▶ ABOUT THIS EXERCISE: Go through the records below and set each one down exactly, leaving out any pictures.

▶ STORED DATA:
== Segment start ==

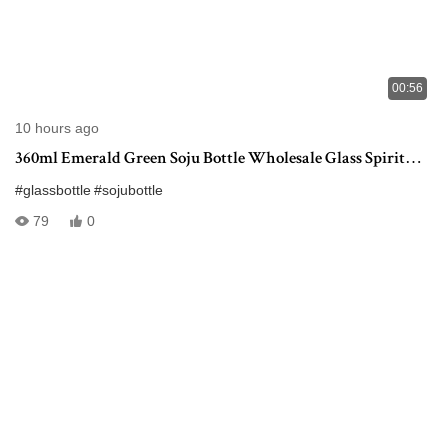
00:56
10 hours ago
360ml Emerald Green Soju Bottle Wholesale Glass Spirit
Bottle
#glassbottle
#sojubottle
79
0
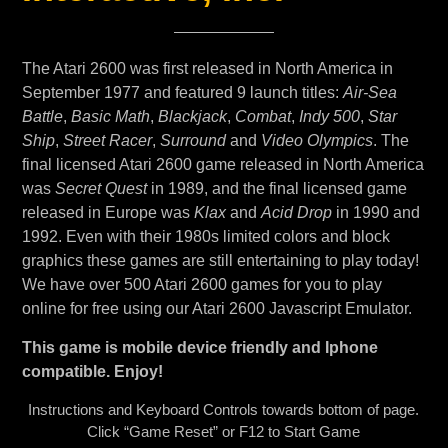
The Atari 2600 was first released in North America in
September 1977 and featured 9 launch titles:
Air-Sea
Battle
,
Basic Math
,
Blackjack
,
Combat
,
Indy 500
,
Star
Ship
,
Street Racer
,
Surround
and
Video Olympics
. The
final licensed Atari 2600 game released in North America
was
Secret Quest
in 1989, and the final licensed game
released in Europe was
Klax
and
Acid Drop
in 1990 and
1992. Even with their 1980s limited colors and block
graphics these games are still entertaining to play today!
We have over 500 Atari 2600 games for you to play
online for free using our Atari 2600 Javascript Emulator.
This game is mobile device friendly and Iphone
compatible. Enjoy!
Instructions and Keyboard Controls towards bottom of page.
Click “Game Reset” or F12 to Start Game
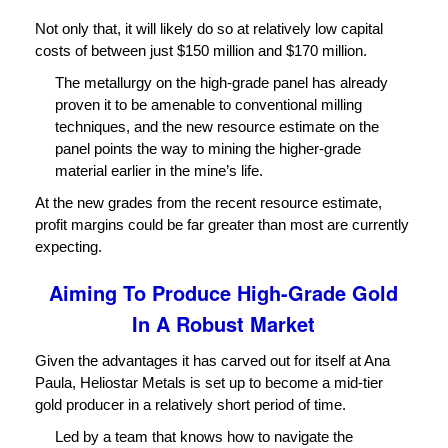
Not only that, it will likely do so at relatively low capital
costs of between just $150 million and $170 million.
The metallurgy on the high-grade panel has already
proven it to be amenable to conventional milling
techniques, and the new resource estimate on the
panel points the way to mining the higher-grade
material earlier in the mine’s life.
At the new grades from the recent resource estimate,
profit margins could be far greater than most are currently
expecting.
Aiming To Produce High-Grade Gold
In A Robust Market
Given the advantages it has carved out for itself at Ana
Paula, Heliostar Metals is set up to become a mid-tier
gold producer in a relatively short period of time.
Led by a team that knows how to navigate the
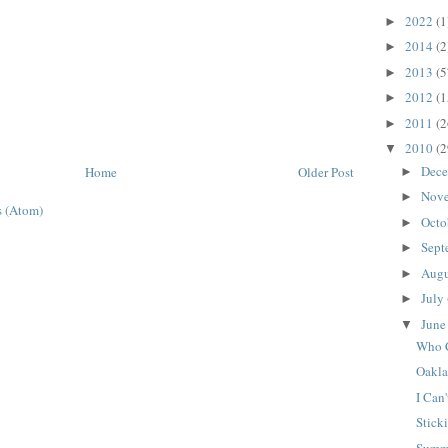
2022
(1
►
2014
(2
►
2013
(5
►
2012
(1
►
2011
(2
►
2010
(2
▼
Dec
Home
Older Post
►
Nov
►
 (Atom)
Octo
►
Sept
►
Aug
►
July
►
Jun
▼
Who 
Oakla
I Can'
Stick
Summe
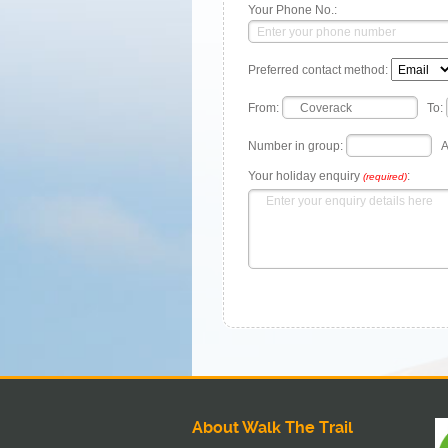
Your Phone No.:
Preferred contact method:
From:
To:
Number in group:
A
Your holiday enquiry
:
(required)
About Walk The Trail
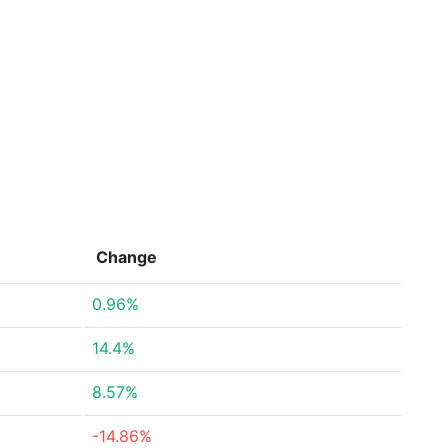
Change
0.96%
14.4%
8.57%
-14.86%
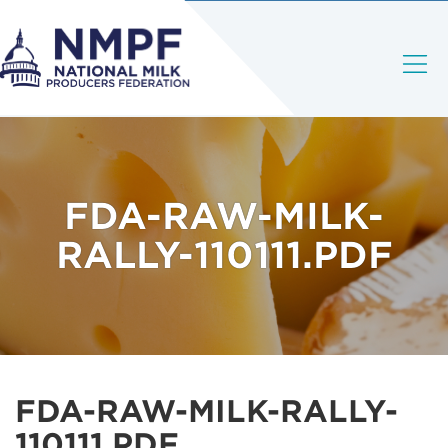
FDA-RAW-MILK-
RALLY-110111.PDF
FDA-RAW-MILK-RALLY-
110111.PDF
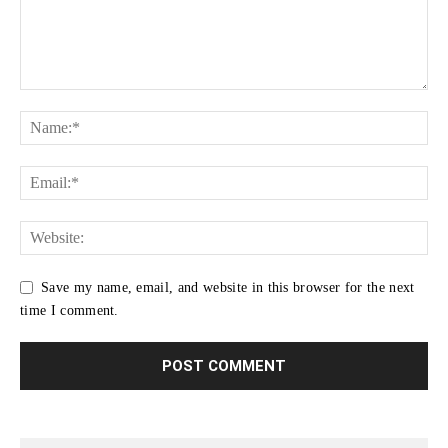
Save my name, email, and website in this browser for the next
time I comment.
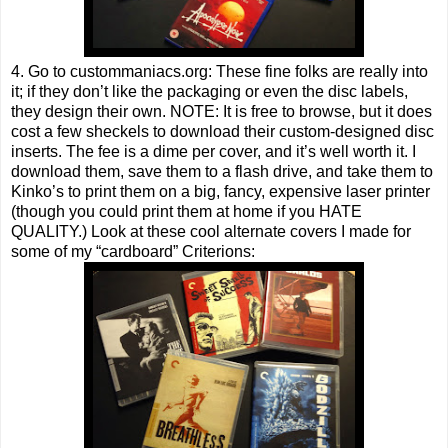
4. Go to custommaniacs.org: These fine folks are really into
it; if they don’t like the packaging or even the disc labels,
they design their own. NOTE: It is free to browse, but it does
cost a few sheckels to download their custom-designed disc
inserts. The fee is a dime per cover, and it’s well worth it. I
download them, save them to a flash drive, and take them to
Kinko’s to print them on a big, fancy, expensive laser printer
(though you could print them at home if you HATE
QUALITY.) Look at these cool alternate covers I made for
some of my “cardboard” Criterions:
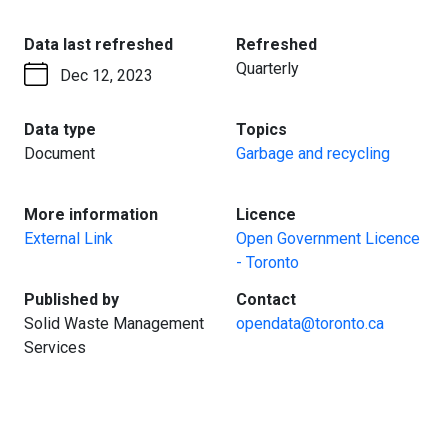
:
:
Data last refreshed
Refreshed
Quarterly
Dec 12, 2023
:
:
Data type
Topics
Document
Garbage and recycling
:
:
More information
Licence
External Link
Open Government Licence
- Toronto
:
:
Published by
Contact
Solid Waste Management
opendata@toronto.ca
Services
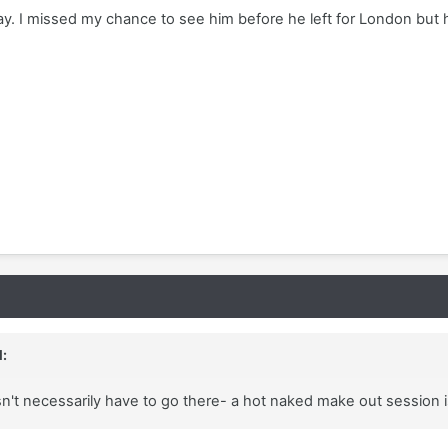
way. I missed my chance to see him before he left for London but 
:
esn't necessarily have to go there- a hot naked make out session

== Segment end ==

▶ RESULT FOR THIS TASK:
00:56
10 hours ago
360ml Emerald Green Soju Bottle Wholesale Glass Spirit
Bottle
#glassbottle
#sojubottle
79
0
The Atari 2600 was first released in North America in
September 1977 and featured 9 launch titles:
Air-Sea
Battle
,
Basic Math
,
Blackjack
,
Combat
,
Indy 500
,
Star
Ship
,
Street Racer
,
Surround
and
Video Olympics
. The
final licensed Atari 2600 game released in North America
was
Secret Quest
in 1989, and the final licensed game
released in Europe was
Klax
and
Acid Drop
in 1990 and
1992. Even with their 1980s limited colors and block
graphics these games are still entertaining to play today!
We have over 500 Atari 2600 games for you to play
online for free using our Atari 2600 Javascript Emulator.
This game is mobile device friendly and Iphone
compatible. Enjoy!
Instructions and Keyboard Controls towards bottom of page.
Click “Game Reset” or F12 to Start Game
Not only that, it will likely do so at relatively low capital
costs of between just $150 million and $170 million.
The metallurgy on the high-grade panel has already
proven it to be amenable to conventional milling
techniques, and the new resource estimate on the
panel points the way to mining the higher-grade
material earlier in the mine’s life.
At the new grades from the recent resource estimate,
profit margins could be far greater than most are currently
expecting.
Aiming To Produce High-Grade Gold
In A Robust Market
Given the advantages it has carved out for itself at Ana
Paula, Heliostar Metals is set up to become a mid-tier
gold producer in a relatively short period of time.
Led by a team that knows how to navigate the
2022
(1
►
2014
(2
►
2013
(5
►
2012
(1
►
2011
(2
►
2010
(2
▼
Dec
Home
Older Post
►
Nov
►
 (Atom)
Octo
►
Sept
►
Aug
►
July
►
Jun
▼
Who 
Oakla
I Can'
Stick
Summe
Your Phone No.:
Preferred contact method:
From:
To:
Number in group:
A
Your holiday enquiry
:
(required)
About Walk The Trail
Change
0.96%
14.4%
8.57%
-14.86%
FDA-RAW-MILK-
RALLY-110111.PDF
FDA-RAW-MILK-RALLY-
110111.PDF
Save my name, email, and website in this browser for the next
time I comment.
4. Go to custommaniacs.org: These fine folks are really into
it; if they don’t like the packaging or even the disc labels,
they design their own. NOTE: It is free to browse, but it does
cost a few sheckels to download their custom-designed disc
inserts. The fee is a dime per cover, and it’s well worth it. I
download them, save them to a flash drive, and take them to
Kinko’s to print them on a big, fancy, expensive laser printer
(though you could print them at home if you HATE
QUALITY.) Look at these cool alternate covers I made for
some of my “cardboard” Criterions:
:
:
Data last refreshed
Refreshed
Quarterly
Dec 12, 2023
:
:
Data type
Topics
Document
Garbage and recycling
:
:
More information
Licence
External Link
Open Government Licence
- Toronto
:
:
Published by
Contact
Solid Waste Management
opendata@toronto.ca
Services
way. I missed my chance to see him before he left for London but 
:
esn't necessarily have to go there- a hot naked make out session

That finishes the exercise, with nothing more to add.